Aujourd’hui, cette exclusion par les mots, par l’accent, joue encore à plein. Tout lecteur s’est déjà vu confronté à ces oukazes verbaux, ces racismes linguistiques particuliers. À l’exclusion sociale correspond un racisme verbal. Actuellement, les banlieues, toutes villes confondues, représentent 10 % du territoire français, 10 % de gens parlant le sous-français ou ne parlant plus vraiment la langue commune : une population qui n’est ni représentée par un homme politique, ni par un écrivain (un Hugo ou un Vallès des zones de non-droit ?), sauf par des rappeurs prisonniers d’une poétique et d’une diction excluantes (comme Booba). À cette exclusion des parlers du bas correspond désormais, fait inédit, mais capital pour expliquer l’effondrement du français, une exclusion de la frange lettrée. Les élites ont déserté la bibliothèque, Sarkozy répudié La Princesse de Clèves. Un éditeur aujourd’hui se sentirait en droit de refuser un manuscrit de Faulkner ou de Rabelais. Une sorte de moyen français, une koinè diluée, proche du parler journalistique le plus plat, a tout envahi. La parole politique comme la littéraire survivent au-dessous de l’étiage qu’on pensait le plus bas. L’abaissement programmé et concerté du niveau scolaire est le signe le plus pathétique de ce suicide, l’adaptation démagogique à une certaine idée de la démocratie par le bas.

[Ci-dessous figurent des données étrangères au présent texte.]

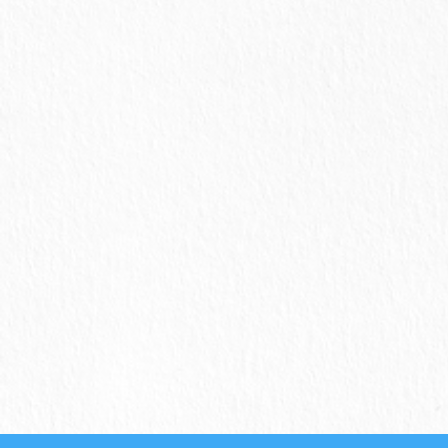
ウ
r
る
+
で
で
に
で
開
共
は
共
き
有
ク
有
ま
(
リ
(
す
新
ッ
新
)
し
ク
し
い
し
い
ウ
て
ウ
ィ
く
ィ
ン
だ
ン
ド
さ
ド
ウ
い
ウ
で
(
で
開
新
開
き
し
き
ま
い
ま
す
ウ
す
)
ィ
)
ン
ド
ウ
で
開
き
ま
す
)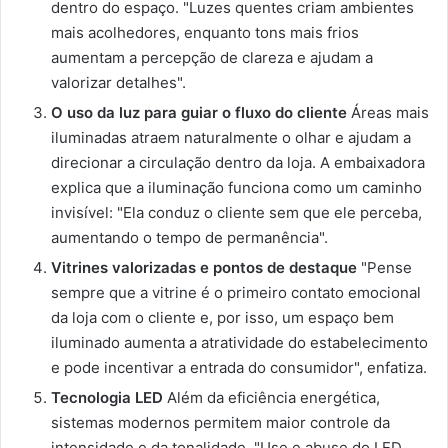
dentro do espaço. "Luzes quentes criam ambientes
mais acolhedores, enquanto tons mais frios
aumentam a percepção de clareza e ajudam a
valorizar detalhes".
O uso da luz para guiar o fluxo do cliente
Áreas mais
iluminadas atraem naturalmente o olhar e ajudam a
direcionar a circulação dentro da loja. A embaixadora
explica que a iluminação funciona como um caminho
invisível: "Ela conduz o cliente sem que ele perceba,
aumentando o tempo de permanência".
Vitrines valorizadas e pontos de destaque
"Pense
sempre que a vitrine é o primeiro contato emocional
da loja com o cliente e, por isso, um espaço bem
iluminado aumenta a atratividade do estabelecimento
e pode incentivar a entrada do consumidor", enfatiza.
Tecnologia LED
Além da eficiência energética,
sistemas modernos permitem maior controle da
intensidade e da tonalidade. "Use e abuse do LED,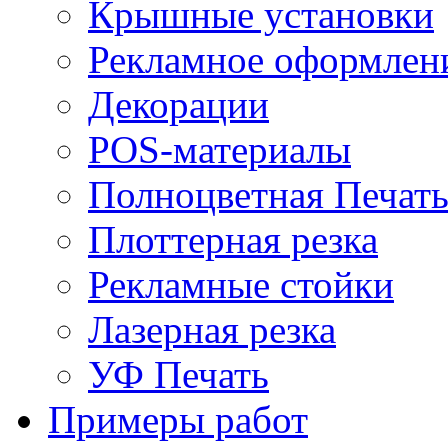
Крышные установки
Рекламное оформлен
Декорации
POS-материалы
Полноцветная Печат
Плоттерная резка
Рекламные стойки
Лазерная резка
УФ Печать
Примеры работ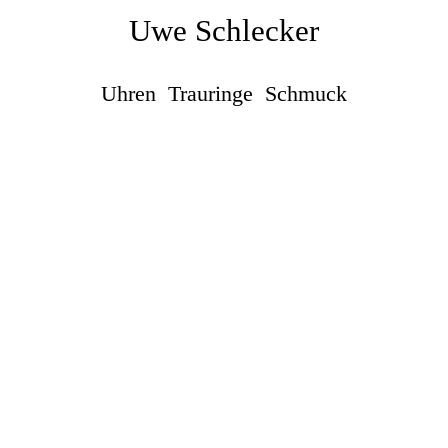
Uwe Schlecker
Uhren Trauringe Schmuck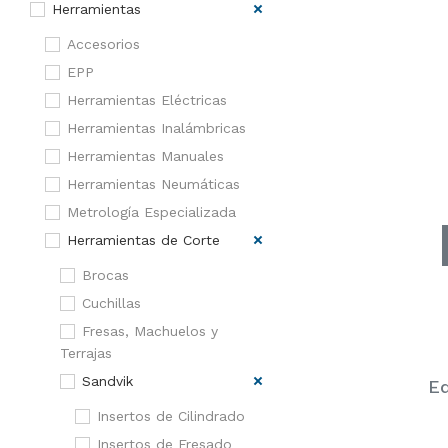
Herramientas
Accesorios
EPP
Herramientas Eléctricas
Herramientas Inalámbricas
Herramientas Manuales
Herramientas Neumáticas
Metrología Especializada
Herramientas de Corte
Brocas
Cuchillas
Fresas, Machuelos y
Terrajas
Sandvik
Eq
Insertos de Cilindrado
Insertos de Fresado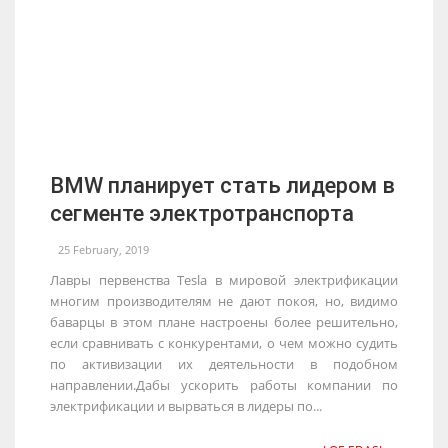
BMW планирует стать лидером в
сегменте электротранспорта
25 February, 2019
Лавры первенства Tesla в мировой электрификации
многим производителям не дают покоя, но, видимо
баварцы в этом плане настроены более решительно,
если сравнивать с конкурентами, о чем можно судить
по активизации их деятельности в подобном
направлении.Дабы ускорить работы компании по
электрификации и вырваться в лидеры по...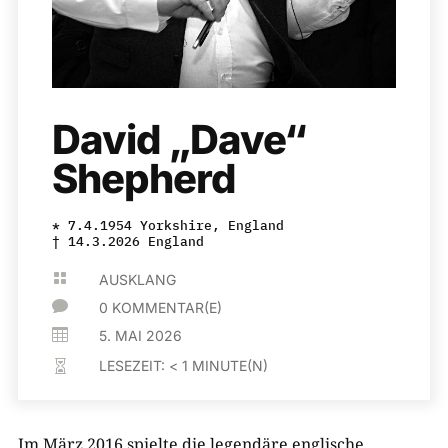
David „Dave“
Shepherd
* 7.4.1954 Yorkshire, England
† 14.3.2026 England

AUSKLANG

0 KOMMENTAR(E)

5. MAI 2026
LESEZEIT:
< 1
MINUTE(N)

Im März 2016 spielte die legendäre englische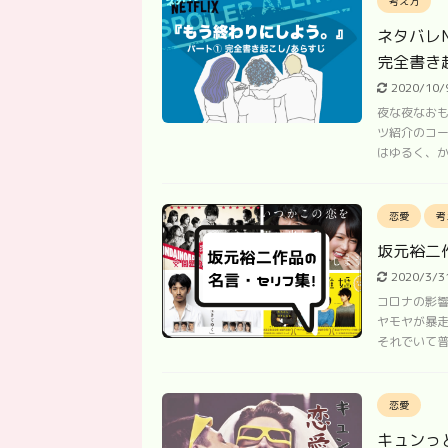
考え方
ネタバレ
完全書き
2020/10
夜な夜なおも
ツ紹介のコー
はゆるく、かつ
恋愛
考
坂元裕二
2020/3/
コロナの影響
ヤモヤが暴
それでいて普段
恋愛
キュンっ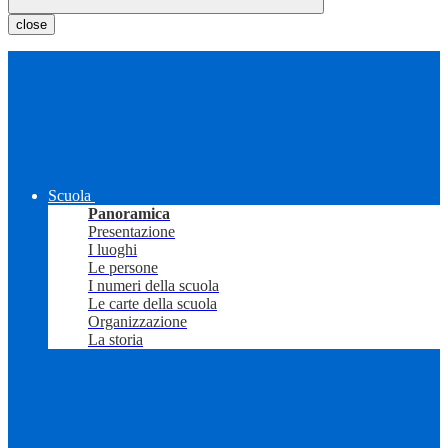
close
Scuola
Panoramica
Presentazione
I luoghi
Le persone
I numeri della scuola
Le carte della scuola
Organizzazione
La storia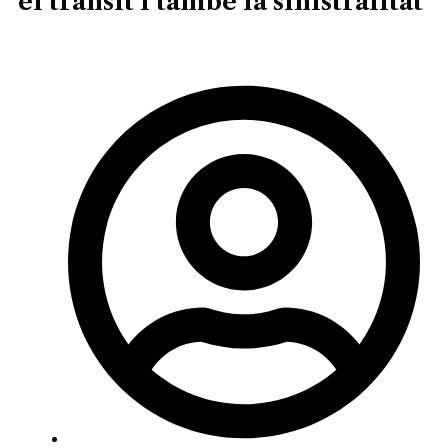
el trànsit i també la sinistralitat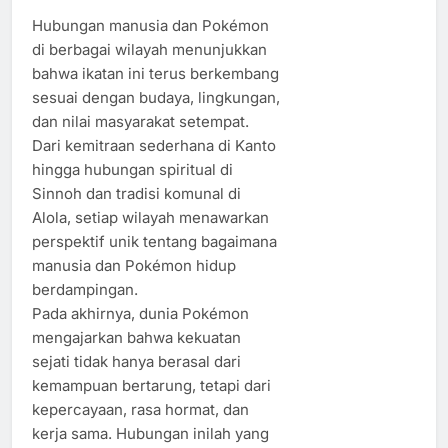
Hubungan manusia dan Pokémon
di berbagai wilayah menunjukkan
bahwa ikatan ini terus berkembang
sesuai dengan budaya, lingkungan,
dan nilai masyarakat setempat.
Dari kemitraan sederhana di Kanto
hingga hubungan spiritual di
Sinnoh dan tradisi komunal di
Alola, setiap wilayah menawarkan
perspektif unik tentang bagaimana
manusia dan Pokémon hidup
berdampingan.
Pada akhirnya, dunia Pokémon
mengajarkan bahwa kekuatan
sejati tidak hanya berasal dari
kemampuan bertarung, tetapi dari
kepercayaan, rasa hormat, dan
kerja sama. Hubungan inilah yang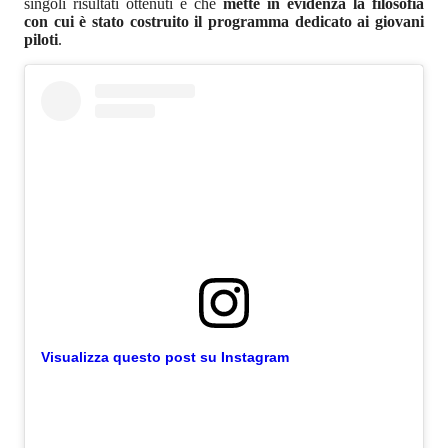
singoli risultati ottenuti e che
mette in evidenza la filosofia
con cui è stato costruito il programma dedicato ai giovani
piloti
.
Visualizza questo post su Instagram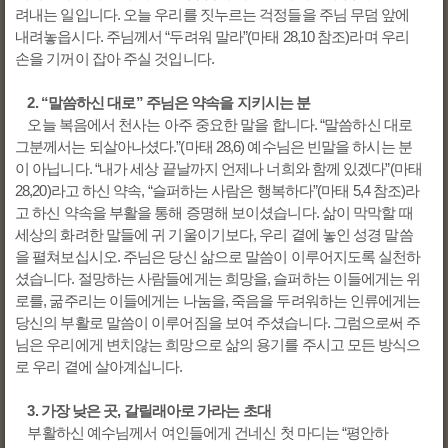
려내는 일입니다. 오늘 우리를 짓누르는 걱정들을 주님 무덤 앞에
내려놓읍시다. 주님께서 “두려워 말라”(마태 28,10 참조)라며 우리
손을 기꺼이 잡아 주실 것입니다.
2. “말씀하신 대로” 주님은 약속을 지키시는 분
오늘 복음에서 천사는 아주 중요한 말을 합니다. “말씀하신 대로
그분께서는 되살아나셨다.”(마태 28,6) 예수님은 빈말을 하시는 분
이 아닙니다. “내가 세상 끝날까지 언제나 너희와 함께 있겠다”(마태
28,20)라고 하신 약속, “슬퍼하는 사람은 행복하다”(마태 5,4 참조)라
고 하신 약속을 부활을 통해 증명해 보이셨습니다. 삶이 막막할 때
세상의 화려한 말들에 귀 기울이기보다, 우리 곁에 놓인 성경 말씀
을 펼쳐보십시오. 주님은 당신 삶으로 말씀이 이루어지도록 실천하
셨습니다. 절망하는 사람들에게는 희망을, 슬퍼하는 이들에게는 위
로를, 굶주리는 이들에게는 나눔을, 죽음을 두려워하는 인류에게는
당신의 부활로 말씀이 이루어짐을 보여 주셨습니다. 그럼으로써 주
님은 우리에게 변치않는 희망으로 삶의 용기를 주시고 모든 방식으
로 우리 곁에 살아계십니다.
3. 가장 낮은 곳, 갈릴래아로 가라는 초대
부활하신 예수님께서 여인들에게 건네신 첫 마디는 “평안하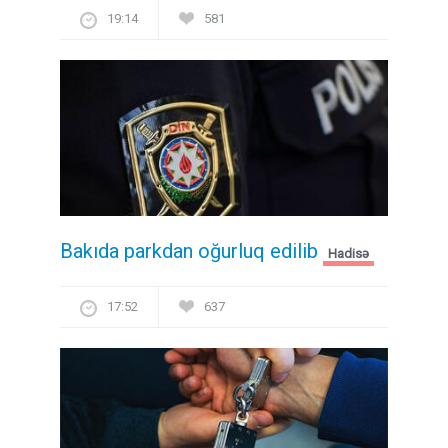
19:14
581
Bakıda parkdan oğurluq edilib
Hadisə
17:52
637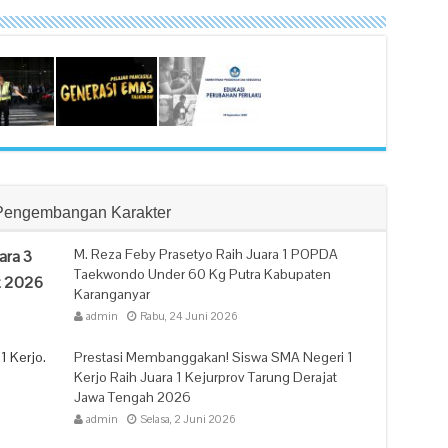
Pengembangan Karakter
M. Reza Feby Prasetyo Raih Juara 1 POPDA
ara 3
Taekwondo Under 60 Kg Putra Kabupaten
t 2026
Karanganyar
admin
Rabu, 24 Juni 2026
1 Kerjo.
Prestasi Membanggakan! Siswa SMA Negeri 1
Kerjo Raih Juara 1 Kejurprov Tarung Derajat
Jawa Tengah 2026
admin
Selasa, 2 Juni 2026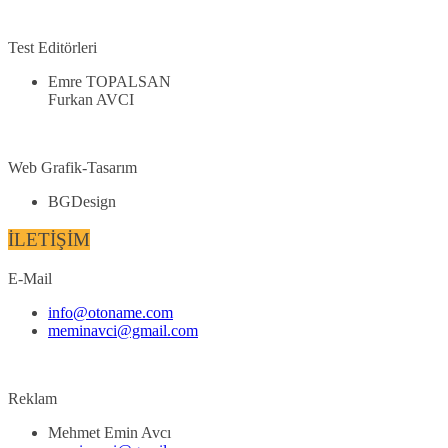
Test Editörleri
Emre TOPALSAN
Furkan AVCI
Web Grafik-Tasarım
BGDesign
İLETİŞİM
E-Mail
info@otoname.com
meminavci@gmail.com
Reklam
Mehmet Emin Avcı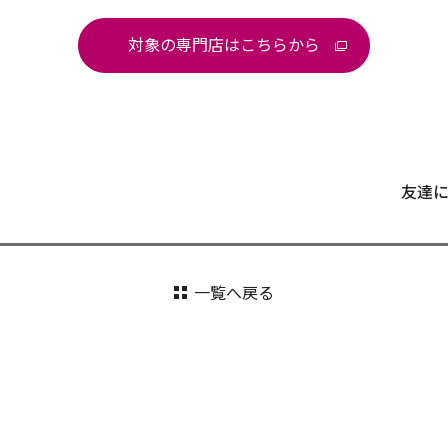
対象の専門店はこちらから
友達
一覧へ戻る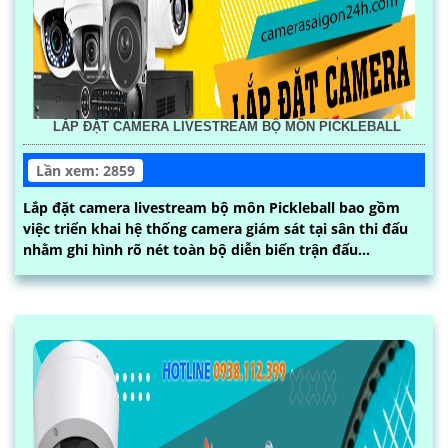
LẮP ĐẶT CAMERA LIVESTREAM BỘ MÔN PICKLEBALL
Lần xem: 2859
Lắp đặt camera livestream bộ môn Pickleball bao gồm
việc triển khai hệ thống camera giám sát tại sân thi đấu
nhằm ghi hình rõ nét toàn bộ diễn biến trận đấu...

Le roman actuel sert de laboratoire pour la dilapidation des ressources illimitées de la langue et sa réduction libérale, capitalistique, à une sorte de déchet commercial vite consommable, vite dégradable. La littérature industrielle a breveté l’appellation « roman » pour achever définitivement le mystère divin et la force du Verbe. La Langue, son exercice majuscule, excède cet usage boutiquier. Toutes les formes inférieures et simplifiées de récit sont susceptibles d’être « décrites » et digérées par la langue écrite lorsqu’elle est maniée à plein. Le français intégral intègre ces formes diminutives diminuées. Sauf, bien sûr, si l’artiste / le producteur d’objet culturel, pour des raisons matérielles et/ou politiques, se sent le désir de se soumettre et collaborer.